**What you need to do:**
Give the lines below again exactly, starting with the line that holds "middle pip: (818, 792)" and going on through the line that holds "pinky tip: (1298, 972)".

====== Data for review ======

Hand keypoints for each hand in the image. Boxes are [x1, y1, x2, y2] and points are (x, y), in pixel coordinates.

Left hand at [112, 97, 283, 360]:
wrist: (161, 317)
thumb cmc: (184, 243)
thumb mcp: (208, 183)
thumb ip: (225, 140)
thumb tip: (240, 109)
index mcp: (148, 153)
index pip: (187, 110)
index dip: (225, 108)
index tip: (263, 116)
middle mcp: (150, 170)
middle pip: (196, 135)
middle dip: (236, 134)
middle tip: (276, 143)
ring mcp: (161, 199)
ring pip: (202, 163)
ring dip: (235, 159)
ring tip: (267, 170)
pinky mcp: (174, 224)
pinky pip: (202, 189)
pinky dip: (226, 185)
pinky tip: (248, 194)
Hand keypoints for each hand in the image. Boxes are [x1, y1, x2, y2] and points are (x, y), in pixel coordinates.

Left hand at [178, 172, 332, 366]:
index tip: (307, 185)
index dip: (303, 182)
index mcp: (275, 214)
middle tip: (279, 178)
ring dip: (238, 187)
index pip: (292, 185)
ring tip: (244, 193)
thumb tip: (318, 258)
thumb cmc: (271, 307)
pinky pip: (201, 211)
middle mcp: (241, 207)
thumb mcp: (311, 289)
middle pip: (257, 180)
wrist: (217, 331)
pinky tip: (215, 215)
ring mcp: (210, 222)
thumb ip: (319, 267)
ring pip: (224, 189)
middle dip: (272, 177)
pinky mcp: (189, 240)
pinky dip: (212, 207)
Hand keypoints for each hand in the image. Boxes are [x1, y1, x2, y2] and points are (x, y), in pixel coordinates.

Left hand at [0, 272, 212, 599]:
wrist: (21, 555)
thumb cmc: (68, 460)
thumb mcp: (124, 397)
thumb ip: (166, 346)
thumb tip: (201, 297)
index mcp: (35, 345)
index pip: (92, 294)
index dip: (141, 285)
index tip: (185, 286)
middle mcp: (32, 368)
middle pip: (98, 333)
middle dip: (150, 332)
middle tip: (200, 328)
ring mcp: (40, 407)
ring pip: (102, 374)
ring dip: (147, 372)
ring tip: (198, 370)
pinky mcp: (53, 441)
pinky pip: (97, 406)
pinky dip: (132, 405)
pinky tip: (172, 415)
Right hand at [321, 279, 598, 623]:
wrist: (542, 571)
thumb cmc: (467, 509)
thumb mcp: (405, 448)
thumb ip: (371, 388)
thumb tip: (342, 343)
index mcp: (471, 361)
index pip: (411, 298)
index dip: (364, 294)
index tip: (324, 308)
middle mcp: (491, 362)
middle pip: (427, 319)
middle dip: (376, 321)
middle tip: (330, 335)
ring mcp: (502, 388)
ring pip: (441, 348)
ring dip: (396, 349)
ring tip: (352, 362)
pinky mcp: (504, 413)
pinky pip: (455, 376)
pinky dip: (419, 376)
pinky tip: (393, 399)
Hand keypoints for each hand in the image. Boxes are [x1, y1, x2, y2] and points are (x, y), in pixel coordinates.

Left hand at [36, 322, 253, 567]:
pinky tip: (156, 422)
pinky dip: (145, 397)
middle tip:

======
====== Data for review ======

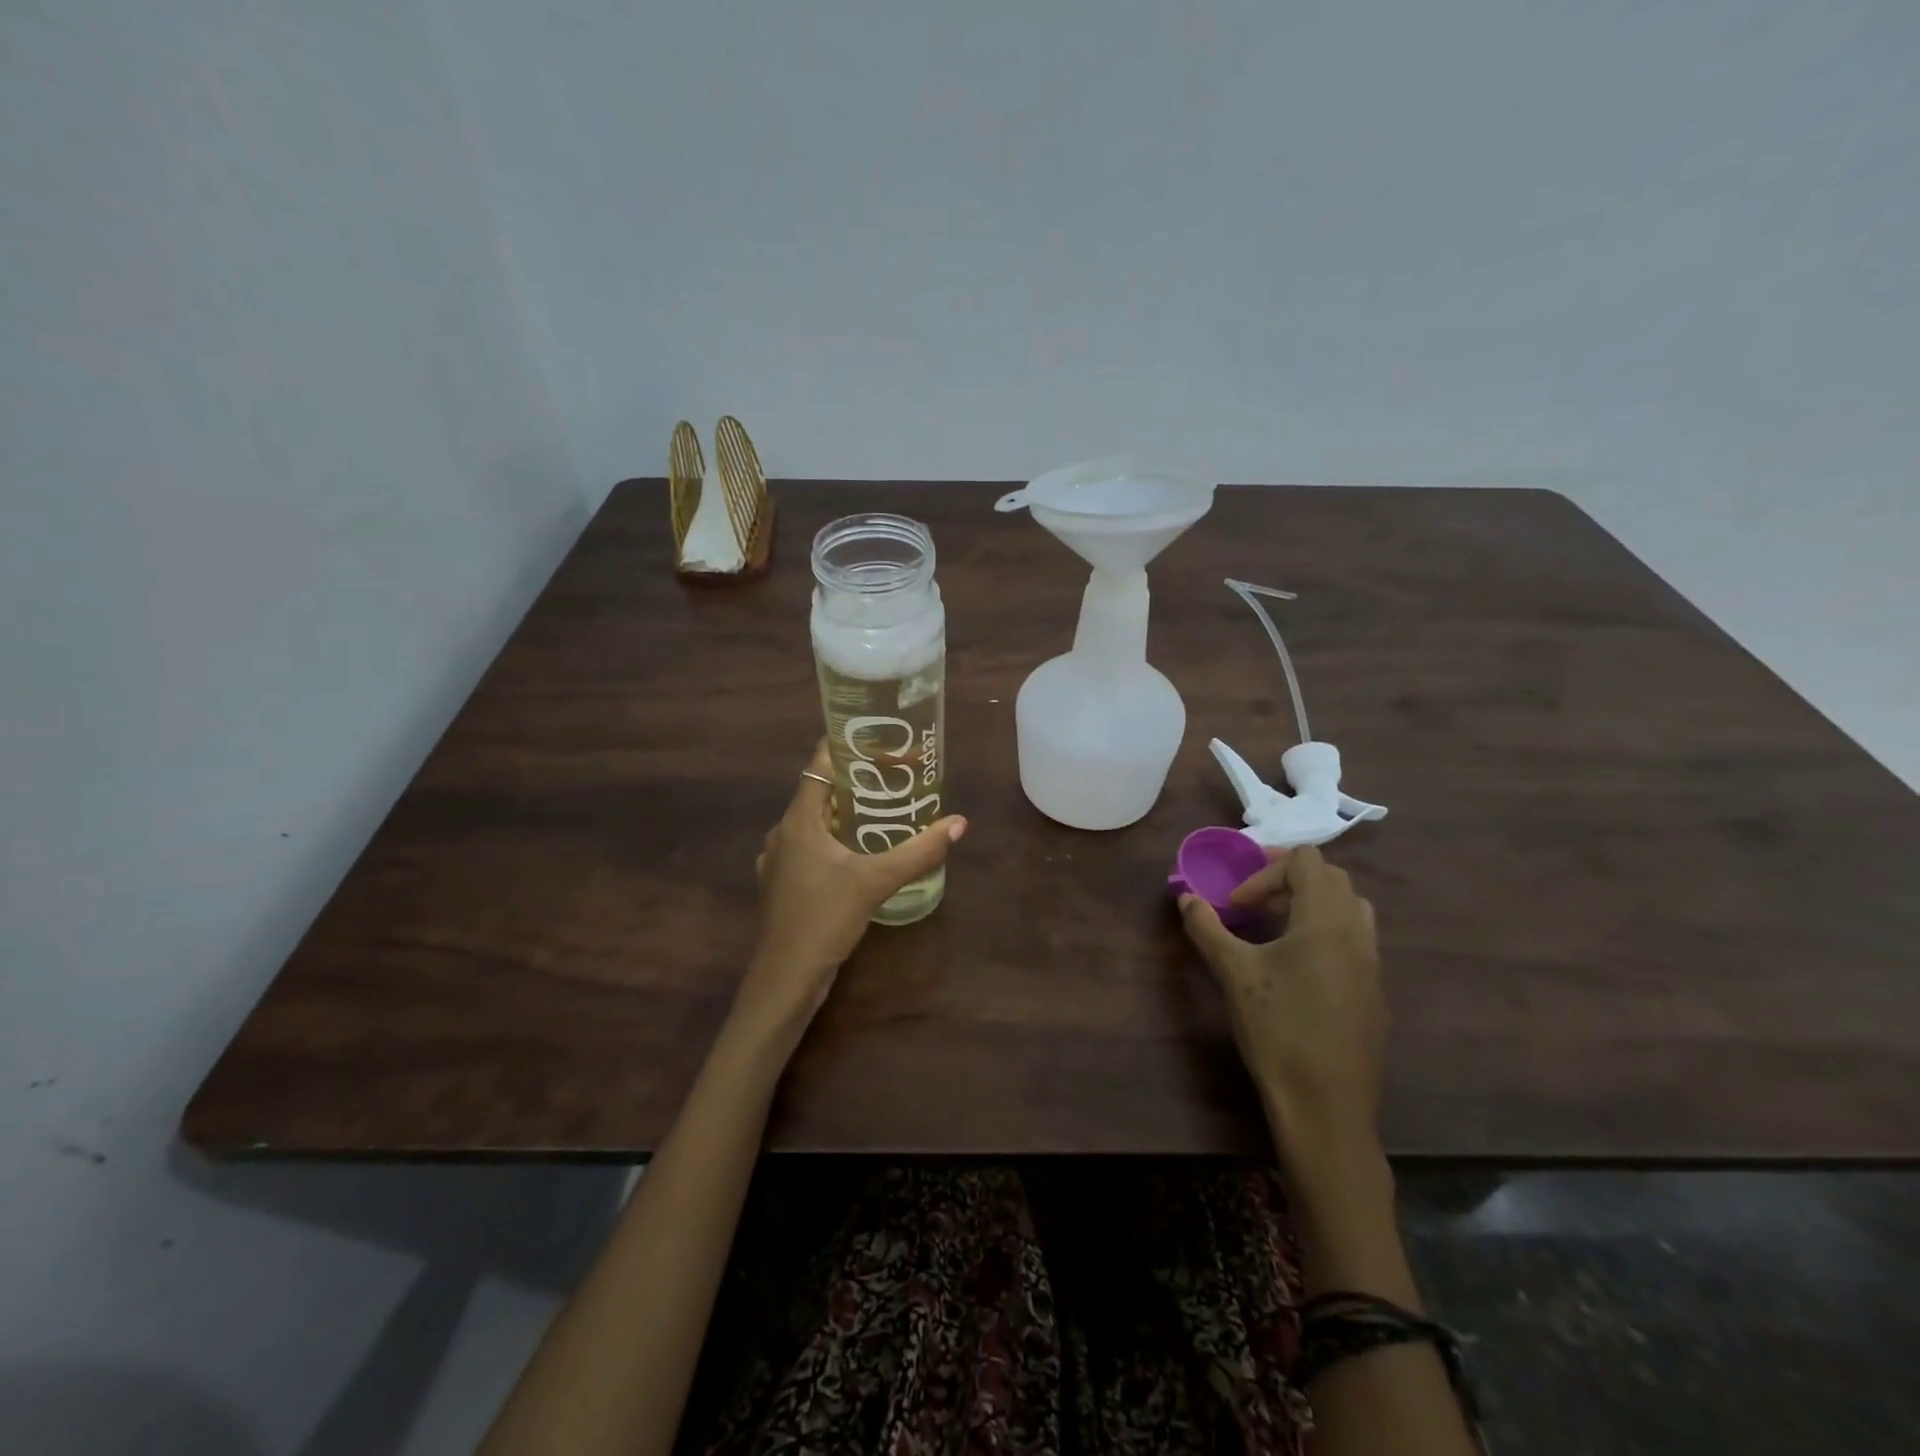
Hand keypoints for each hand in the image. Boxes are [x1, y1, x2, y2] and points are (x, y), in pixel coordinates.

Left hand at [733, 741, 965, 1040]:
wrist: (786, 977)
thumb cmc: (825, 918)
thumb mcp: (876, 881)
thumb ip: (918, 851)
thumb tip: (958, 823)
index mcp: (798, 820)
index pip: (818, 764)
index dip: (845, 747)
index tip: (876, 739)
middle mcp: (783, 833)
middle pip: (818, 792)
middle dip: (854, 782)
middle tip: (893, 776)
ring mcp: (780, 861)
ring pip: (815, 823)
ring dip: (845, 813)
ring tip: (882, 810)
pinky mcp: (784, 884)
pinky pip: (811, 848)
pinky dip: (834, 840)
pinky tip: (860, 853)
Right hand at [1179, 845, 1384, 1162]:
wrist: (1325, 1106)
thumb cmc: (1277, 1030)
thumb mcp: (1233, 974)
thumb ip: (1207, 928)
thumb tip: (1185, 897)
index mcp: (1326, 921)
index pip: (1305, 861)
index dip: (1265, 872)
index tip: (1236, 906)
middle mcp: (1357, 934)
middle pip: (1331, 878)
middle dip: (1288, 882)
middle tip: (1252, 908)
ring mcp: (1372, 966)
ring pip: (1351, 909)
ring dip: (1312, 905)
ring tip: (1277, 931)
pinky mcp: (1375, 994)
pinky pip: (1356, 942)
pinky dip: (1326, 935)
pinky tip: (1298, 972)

======

**Answer box:**
middle pip: (818, 792)
middle dip: (854, 782)
middle tip: (893, 776)
ring mcp: (780, 861)
ring pip: (815, 823)
ring dip: (845, 813)
ring tip: (882, 810)
pinky mcp: (784, 884)
pinky pip: (811, 848)
pinky dip: (834, 840)
pinky tip: (860, 853)
Right hand at [1179, 845, 1384, 1162]:
wrist: (1325, 1106)
thumb cmc: (1277, 1030)
thumb mcp: (1233, 974)
thumb ip: (1207, 928)
thumb tip: (1185, 897)
index mcp: (1326, 921)
index pip: (1305, 861)
index dip: (1265, 872)
index tip: (1236, 906)
middle mcp: (1357, 934)
middle pip: (1331, 878)
middle dip: (1288, 882)
middle tip: (1252, 908)
ring mcp: (1372, 966)
ring pip: (1351, 909)
ring dip: (1312, 905)
ring tip: (1277, 931)
pinky mcp: (1375, 994)
pinky pip: (1356, 942)
pinky dip: (1326, 935)
pinky tip: (1298, 972)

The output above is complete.